Julia introduces him to rock, roll and Elvis – whom Lennon wants to be. You suspect that’s more because of the female reactions rather than musical integrity at this point, though. Julia doesn’t seem like a mother, more like a very flirtatious friend. They dance and lie down together. Their glances into each other’s eyes hold for a half second too long. One hopes the irony wasn’t lost on Sam Taylor-Wood (the director, 44) and Aaron Johnson (21), now married and expecting their second child.
Johnson’s performance, distractions aside, captures Lennon’s quick wit. He gets a nasal quality in his voice as he says them, like some old, sarcastic queen. The only character who can match him is Scott-Thomas’ Mimi.

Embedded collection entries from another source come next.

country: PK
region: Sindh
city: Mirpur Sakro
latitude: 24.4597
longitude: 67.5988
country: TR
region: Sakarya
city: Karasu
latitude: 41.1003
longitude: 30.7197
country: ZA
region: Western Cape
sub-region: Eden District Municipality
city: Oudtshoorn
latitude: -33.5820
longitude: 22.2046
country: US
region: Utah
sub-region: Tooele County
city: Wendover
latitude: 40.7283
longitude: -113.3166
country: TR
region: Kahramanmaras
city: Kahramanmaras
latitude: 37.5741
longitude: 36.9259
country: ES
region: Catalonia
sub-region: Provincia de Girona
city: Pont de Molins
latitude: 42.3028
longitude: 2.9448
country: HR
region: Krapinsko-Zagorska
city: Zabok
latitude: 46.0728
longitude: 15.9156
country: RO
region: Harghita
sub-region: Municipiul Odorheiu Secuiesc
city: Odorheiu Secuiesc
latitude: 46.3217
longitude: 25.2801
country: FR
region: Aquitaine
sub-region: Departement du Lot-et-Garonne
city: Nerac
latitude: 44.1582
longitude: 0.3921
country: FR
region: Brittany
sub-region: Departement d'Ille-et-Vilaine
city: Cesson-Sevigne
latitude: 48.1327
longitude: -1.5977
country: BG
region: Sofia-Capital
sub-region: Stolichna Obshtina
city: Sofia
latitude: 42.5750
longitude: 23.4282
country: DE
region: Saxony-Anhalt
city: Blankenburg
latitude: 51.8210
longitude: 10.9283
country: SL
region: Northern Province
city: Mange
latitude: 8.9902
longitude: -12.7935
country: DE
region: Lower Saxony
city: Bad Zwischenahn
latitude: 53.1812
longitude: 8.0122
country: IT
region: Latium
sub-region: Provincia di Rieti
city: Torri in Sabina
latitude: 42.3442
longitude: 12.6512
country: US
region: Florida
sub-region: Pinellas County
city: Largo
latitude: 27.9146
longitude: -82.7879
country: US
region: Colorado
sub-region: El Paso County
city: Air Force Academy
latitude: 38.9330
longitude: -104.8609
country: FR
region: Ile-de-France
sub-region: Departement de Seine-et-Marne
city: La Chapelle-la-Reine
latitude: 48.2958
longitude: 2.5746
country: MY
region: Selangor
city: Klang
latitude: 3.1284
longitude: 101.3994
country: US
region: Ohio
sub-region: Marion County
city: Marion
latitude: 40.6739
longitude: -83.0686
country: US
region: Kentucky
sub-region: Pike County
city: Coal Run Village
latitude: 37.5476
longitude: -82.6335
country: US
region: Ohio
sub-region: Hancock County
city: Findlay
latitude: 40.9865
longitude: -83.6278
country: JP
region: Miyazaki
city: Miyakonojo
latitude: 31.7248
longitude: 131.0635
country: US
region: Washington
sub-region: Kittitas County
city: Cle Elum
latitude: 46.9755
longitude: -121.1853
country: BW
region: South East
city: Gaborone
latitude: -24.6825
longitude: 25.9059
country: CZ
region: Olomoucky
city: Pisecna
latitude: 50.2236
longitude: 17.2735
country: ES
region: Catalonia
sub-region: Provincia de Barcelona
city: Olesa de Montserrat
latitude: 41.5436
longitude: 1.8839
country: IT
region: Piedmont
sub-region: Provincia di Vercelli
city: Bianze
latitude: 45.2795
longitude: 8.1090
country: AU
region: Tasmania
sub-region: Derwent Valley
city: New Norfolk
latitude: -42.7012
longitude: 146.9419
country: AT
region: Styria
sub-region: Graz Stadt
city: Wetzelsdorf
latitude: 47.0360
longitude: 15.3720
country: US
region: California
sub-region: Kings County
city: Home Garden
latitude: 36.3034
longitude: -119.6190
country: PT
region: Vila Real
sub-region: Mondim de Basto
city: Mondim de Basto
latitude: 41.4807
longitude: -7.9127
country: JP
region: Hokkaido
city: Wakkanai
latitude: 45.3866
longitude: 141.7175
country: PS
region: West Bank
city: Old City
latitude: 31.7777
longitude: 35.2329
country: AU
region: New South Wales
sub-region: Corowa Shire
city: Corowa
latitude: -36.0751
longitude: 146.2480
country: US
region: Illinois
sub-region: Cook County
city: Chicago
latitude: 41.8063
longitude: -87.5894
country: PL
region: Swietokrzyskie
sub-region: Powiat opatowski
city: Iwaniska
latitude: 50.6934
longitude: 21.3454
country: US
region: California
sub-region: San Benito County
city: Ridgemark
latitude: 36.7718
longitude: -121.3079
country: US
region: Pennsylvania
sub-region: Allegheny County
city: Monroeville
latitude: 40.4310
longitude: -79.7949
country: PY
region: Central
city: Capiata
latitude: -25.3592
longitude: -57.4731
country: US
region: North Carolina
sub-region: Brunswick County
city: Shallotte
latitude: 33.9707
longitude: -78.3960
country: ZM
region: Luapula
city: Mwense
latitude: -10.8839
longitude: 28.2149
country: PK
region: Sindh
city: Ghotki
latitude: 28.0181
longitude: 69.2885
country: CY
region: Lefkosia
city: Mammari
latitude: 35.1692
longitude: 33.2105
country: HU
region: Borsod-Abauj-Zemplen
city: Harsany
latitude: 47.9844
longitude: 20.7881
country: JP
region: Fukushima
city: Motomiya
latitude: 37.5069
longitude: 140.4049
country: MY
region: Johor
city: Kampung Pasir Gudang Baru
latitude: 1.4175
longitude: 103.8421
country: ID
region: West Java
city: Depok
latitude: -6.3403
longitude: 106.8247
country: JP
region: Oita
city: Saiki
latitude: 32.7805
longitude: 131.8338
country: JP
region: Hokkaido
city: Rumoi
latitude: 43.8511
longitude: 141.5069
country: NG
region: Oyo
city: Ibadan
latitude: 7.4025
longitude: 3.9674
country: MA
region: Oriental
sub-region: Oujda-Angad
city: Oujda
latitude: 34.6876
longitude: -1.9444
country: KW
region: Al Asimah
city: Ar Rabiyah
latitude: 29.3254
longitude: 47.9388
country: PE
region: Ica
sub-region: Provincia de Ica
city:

But apart from the performances, this is still ‘by-numbers’. Nothing wrong with that, of course, but you’d expect something a little more inventive from those involved. Sam Taylor-Wood, a former Young British Artist (so, an Old British Artist?), conjures a few pleasant framings, but there’s only the occasional half-inspired visual. One is a single-shot montage where actors walk through a room at different speeds whilst Lennon learns the banjo. It’s very complex, and must have been tricky to pull off, but it’s nothing new.
John Luc Goddard does that thing sometimes where he’ll put a piece of text on a black background in his films. It’ll say a single word, but then he’d break it down into two – like ‘Nothing’ becoming ‘No’ and ‘Thing’. Nowhere Boy feels as though it should be more experimental with its material. It’s ‘by-numbers’, when it should have been arty.
That one’s for free.
But then, when everything starts to break down and come out near the end, in one scene between Lennon and his two mothers, you start to appreciate all the character groundwork the film had previously, subtly laid out. The camera gets closer and shaky, just like the characters. The performances are sublime, which is presumably where Taylor-Wood’s talents lie. Johnson’s cocksure Lennon dissipates into a crying, sobbing, nowhere boy. That he can convey such emotion so well in a Liverpudlian accent is a testament to his skill. Just when you were thinking how ‘by-numbers’ this all is – good and entertaining, but formulaic – the film presents its stand out scene, revealing the reasons behind Lennon’s parental arrangements. The details are simultaneously specific and outlandish, as though from a crude soap opera, but told with such sincerity that it becomes more real than anything else. And, of course, it is real – the film is based on truth.
You forget that, though, sometimes. With the ‘by-numbers’ and all that. Biopics create a distance between the characters and audience because of it, even though their intention is to perform the exact opposite. It takes great scenes like that to make it count again.